* _ИСХОДНЫЙ ОТРЫВОК_
Одно выступление на этом вечере мне запомнилось. Подводник, отставной адмирал рассказывал. В 1938 году он, молодой лейтенант, года за два до этого окончивший училище, был назначен командиром лодки. Однажды вечером дневальный доложил ему, что на пирсе ЗИС (тогда во Владивостоке было два ЗИСа — у секретаря обкома и командующего флота), ясно было, кто приехал в гавань, и вскоре он встречал недавно назначенного командующего флотом — это был Кузнецов. Он осмотрел лодку, долго, подробно, со знанием дела расспрашивал лейтенанта. Прощаясь, командующий сказал: «Передайте командиру, что все в порядке, у меня замечаний нет», — он принял лейтенанта за дежурного командира. И когда лейтенант сказал: «Товарищ командующий, я командир лодки», — Кузнецов спросил: «И как вы, справляетесь?» «Трудно», — честно признался молодой командир лодки. И вдруг, поразив лейтенанта, Кузнецов сказал: «Мне тоже трудно». Сказал очень просто — в этом не было снисходительно поучающего начальственного похлопывания по плечу. Молодой командующий меньше чем через год стал наркомом Военно-морского флота — было ему тогда 35 лет.

* _СТРОКИ НАБОРА_
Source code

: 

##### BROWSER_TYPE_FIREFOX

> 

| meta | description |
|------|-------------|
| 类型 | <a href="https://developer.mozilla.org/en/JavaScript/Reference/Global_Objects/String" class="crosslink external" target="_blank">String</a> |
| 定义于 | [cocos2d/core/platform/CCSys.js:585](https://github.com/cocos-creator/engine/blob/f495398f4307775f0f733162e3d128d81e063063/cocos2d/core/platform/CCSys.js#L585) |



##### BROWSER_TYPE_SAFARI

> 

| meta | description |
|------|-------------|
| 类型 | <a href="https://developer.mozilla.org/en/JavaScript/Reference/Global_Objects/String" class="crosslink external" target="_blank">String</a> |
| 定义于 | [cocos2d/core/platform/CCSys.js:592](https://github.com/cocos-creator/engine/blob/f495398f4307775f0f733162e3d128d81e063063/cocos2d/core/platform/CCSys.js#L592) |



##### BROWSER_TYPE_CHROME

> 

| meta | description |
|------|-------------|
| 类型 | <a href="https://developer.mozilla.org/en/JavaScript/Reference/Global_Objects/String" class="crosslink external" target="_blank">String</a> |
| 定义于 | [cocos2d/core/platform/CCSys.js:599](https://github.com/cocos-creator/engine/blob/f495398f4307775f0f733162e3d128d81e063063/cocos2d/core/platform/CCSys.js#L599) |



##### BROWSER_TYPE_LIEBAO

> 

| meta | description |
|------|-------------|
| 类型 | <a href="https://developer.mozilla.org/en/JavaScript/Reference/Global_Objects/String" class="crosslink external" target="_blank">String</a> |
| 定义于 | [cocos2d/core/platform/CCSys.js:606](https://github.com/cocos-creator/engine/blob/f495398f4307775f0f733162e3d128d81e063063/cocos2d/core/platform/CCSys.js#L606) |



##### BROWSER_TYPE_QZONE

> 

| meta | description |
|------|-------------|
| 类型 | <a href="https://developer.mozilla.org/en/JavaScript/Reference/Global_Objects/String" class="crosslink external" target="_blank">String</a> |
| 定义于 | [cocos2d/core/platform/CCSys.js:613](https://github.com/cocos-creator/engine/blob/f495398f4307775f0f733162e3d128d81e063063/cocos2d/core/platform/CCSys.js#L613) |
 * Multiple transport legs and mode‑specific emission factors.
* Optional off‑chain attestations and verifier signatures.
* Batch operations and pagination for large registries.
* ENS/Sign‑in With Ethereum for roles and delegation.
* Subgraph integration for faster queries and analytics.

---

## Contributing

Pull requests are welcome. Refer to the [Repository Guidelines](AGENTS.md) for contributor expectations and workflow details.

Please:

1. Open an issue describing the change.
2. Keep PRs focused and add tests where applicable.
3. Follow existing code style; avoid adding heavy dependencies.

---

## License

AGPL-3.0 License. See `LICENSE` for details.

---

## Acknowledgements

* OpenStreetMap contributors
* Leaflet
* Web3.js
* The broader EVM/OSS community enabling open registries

* _О ЗАДАНИИ_
Допишите отрывок о встрече молодого командира подводной лодки с Кузнецовым. Продолжение начните сразу после его последнего предложения.

* _ОТВЕТ_
Этот рассказ был тогда не ко времени, власти с помощью цензуры и бдительных редакторов делали все, чтобы выкорчевать из общественной памяти ту страшную «чистку», которую народ потом назвал «тридцать седьмым годом». Именно эта «чистка», выкосившая на флоте чуть ли не половину старшего командного состава, стала причиной того, что лейтенант был назначен командиром подводной лодки, а тридцатипятилетний моряк наркомом.
Кузнецов в своей мемуарной книге тоже рассказывал об этом кошмарно мрачном времени. Тогда с инспекционной поездкой во Владивосток прибыл только что назначенный наркомом ВМФ армейский комиссар 1 ранга Смирнов (два его предшественника — флагманы флота 1 ранга Орлов и Викторов были уже посажены и расстреляны). «„Я приехал навести у вас порядок и почистить флот от врагов народа“, — объявил Смирнов, едва увидев меня на вокзале», — писал Кузнецов. И затем рассказал, как это происходило: «Я впервые увидел, как решались тогда судьбы людей. Диментман [начальник областного отдела УНКВД. — Л. Л.] доставал из папки лист бумаги, прочитывал фамилию, имя и отчество командира, называл его должность. Затем сообщалось, сколько имеется показаний на этого человека. Никто не задавал никаких вопросов. Ни деловой характеристикой, ни мнением командующего о названном человеке не интересовались. Если Диментман говорил, что есть четыре показания, Смирнов, долго не раздумывая, писал на листе: „Санкционирую“. И тем самым судьба человека была уже решена. Это означало: человека можно арестовать». К этому стоит добавить, что через несколько месяцев и самого Смирнова и сменившего его на посту наркома командарма 1 ранга Фриновского тоже арестовали и расстреляли.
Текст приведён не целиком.